Immediate Two-Stage Breast Reconstruction Using A Tissue Expander and Implant



Immediate Two-Stage Breast Reconstruction Using A Tissue Expander and Implant


Louis L. Strock



In recent years, tissue expansion has continued to grow in popularity as the preferred approach to immediate breast reconstruction. The appeal of immediate two-stage tissue expander with implant breast reconstruction lies in its relative simplicity, lack of donor-site recovery, and quicker return to normal activities as compared with autologous tissue breast reconstruction (1). The traditional approaches to autologous tissue immediate breast reconstruction, including transverse rectus abdominis rectus (TRAM) flaps and latissimus dorsi myocutaneous flaps, are reliable and remain popular but lead to significant donor morbidity that has become less accepted by many patients and surgeons as the results with the tissue expander implant approaches have improved. While some of these issues relating to donor area recovery have been addressed by the recent refinements in perforator flap techniques, these flaps have limited appeal due to the need for microsurgical expertise and long operative times. Additional issues that have contributed to the increase in relative importance of tissue expander and implant reconstruction include changes in breast cancer treatment, improvements in tissue expander devices, availability of silicone gel breast implants, and refinements in surgical technique in two-stage tissue expander implant reconstruction.

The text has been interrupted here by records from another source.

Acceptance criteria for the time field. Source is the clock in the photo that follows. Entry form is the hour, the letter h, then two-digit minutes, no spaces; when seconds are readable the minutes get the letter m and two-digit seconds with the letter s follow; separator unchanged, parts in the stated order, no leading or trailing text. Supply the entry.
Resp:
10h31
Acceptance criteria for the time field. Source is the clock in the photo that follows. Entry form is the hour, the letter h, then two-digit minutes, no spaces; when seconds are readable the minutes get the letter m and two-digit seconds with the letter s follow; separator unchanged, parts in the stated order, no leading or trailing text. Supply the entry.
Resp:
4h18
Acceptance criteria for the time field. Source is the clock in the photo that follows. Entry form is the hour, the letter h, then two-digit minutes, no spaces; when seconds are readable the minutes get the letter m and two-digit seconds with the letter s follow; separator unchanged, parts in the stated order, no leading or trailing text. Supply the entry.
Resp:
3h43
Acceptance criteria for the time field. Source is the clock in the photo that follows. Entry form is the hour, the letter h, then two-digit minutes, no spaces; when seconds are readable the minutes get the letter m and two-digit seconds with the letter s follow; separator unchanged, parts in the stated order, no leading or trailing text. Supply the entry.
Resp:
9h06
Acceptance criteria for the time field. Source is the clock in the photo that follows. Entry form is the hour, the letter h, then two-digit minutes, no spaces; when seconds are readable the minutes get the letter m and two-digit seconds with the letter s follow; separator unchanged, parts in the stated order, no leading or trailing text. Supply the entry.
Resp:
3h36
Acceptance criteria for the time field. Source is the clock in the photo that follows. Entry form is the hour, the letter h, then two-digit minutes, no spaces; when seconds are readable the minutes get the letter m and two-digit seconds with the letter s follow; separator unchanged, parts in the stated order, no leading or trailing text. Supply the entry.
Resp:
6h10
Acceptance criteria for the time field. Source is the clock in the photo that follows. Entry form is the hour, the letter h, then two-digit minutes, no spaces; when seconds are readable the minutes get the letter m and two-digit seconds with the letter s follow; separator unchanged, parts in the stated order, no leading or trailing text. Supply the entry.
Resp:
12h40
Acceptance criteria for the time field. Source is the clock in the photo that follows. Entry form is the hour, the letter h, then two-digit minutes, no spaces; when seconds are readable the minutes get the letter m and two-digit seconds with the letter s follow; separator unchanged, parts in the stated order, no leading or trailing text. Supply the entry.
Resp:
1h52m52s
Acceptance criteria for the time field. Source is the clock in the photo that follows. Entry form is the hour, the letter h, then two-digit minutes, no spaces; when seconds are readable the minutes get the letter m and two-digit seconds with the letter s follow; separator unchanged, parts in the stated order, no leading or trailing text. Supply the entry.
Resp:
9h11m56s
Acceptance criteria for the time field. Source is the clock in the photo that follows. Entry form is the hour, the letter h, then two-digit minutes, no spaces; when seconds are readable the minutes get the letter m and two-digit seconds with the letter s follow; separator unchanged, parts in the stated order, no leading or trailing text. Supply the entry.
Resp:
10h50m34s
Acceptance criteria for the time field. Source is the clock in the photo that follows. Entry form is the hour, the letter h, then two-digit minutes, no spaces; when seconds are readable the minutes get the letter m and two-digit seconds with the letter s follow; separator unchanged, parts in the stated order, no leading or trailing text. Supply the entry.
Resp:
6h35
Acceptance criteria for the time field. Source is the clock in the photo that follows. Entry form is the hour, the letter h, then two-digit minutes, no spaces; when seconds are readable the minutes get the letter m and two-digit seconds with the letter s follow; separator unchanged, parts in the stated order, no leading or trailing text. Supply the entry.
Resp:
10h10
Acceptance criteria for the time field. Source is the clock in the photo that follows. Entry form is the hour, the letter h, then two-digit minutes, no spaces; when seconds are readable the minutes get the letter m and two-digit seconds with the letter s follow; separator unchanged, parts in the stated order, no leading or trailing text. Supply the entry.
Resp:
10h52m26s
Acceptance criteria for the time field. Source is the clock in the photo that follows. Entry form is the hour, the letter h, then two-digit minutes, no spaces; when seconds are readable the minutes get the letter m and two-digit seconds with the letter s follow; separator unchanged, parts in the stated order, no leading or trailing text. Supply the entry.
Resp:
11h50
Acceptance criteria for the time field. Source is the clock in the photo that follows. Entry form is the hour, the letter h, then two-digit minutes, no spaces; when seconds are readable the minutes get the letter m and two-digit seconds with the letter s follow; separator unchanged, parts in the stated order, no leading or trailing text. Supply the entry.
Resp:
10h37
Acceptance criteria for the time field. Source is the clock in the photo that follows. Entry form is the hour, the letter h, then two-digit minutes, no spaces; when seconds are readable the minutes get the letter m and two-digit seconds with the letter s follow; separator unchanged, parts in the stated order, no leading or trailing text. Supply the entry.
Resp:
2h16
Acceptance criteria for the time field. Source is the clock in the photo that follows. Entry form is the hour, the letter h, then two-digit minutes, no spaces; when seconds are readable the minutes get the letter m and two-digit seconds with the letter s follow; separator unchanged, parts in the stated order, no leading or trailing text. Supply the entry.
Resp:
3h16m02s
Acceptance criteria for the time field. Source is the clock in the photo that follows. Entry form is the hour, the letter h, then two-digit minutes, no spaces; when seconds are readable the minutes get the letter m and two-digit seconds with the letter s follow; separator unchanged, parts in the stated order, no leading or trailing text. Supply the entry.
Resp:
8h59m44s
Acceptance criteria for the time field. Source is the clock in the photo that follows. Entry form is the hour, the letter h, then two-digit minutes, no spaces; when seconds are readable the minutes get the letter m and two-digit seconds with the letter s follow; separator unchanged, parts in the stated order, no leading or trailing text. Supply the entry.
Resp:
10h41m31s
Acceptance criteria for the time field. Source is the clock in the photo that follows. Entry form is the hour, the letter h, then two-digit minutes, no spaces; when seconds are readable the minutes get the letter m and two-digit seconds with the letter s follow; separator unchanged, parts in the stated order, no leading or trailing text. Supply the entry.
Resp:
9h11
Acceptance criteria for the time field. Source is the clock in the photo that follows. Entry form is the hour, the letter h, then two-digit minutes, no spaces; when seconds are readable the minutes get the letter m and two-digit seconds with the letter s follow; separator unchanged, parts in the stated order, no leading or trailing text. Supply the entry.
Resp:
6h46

The treatment of breast cancer has shown numerous changes in recent years, starting with the trend toward aggressive application of immediate breast reconstruction using skin-sparing mastectomy techniques. The addition of skin-sparing techniques, to the extent permitted by skin involvement with oncologic issues, has been a major factor in contributing to the progressive improvement in results of immediate breast reconstruction, whether with autologous tissue or a tissue expander with implant approach. As results with immediate reconstruction have progressively improved, oncologic surgeons have accepted these approaches, and patients have also become more insistent that an attempt be made to reconstruct the breast mound at the time of mastectomy with preservation of as much of the native breast skin as possible. Additional advantages of this approach for patients include the ability to combine the recoveries of the reconstruction procedure with that of the mastectomy, combined with the benefit of speeding the time course of the reconstruction process, often with a more appealing aesthetic appearance during the tissue expansion process. Experience has shown that it is difficult to accomplish a result with delayed reconstruction that is comparable to that possible with immediate tissue expander with implant reconstruction using a skin-sparing technique at the time of mastectomy.

Another important recent trend is an increase in the popularity of prophylactic mastectomy as a contralateral procedure in patients with a confirmed diagnosis of breast cancer or as a bilateral procedure due to an increased risk of a breast cancer diagnosis. This has resulted in an increase in the number of patients who request bilateral mastectomy reconstruction (2). Many of these patients are slender and do not have adequate donor tissue to allow for bilateral autologous tissue reconstruction. In addition, some of these patients have had previous breast augmentation, making them more likely to pursue implant-based breast reconstruction. Recent experience also suggests that, as results improve with immediate tissue expander and implant reconstruction in this patient population, the appeal of this approach will likely increase further in the future.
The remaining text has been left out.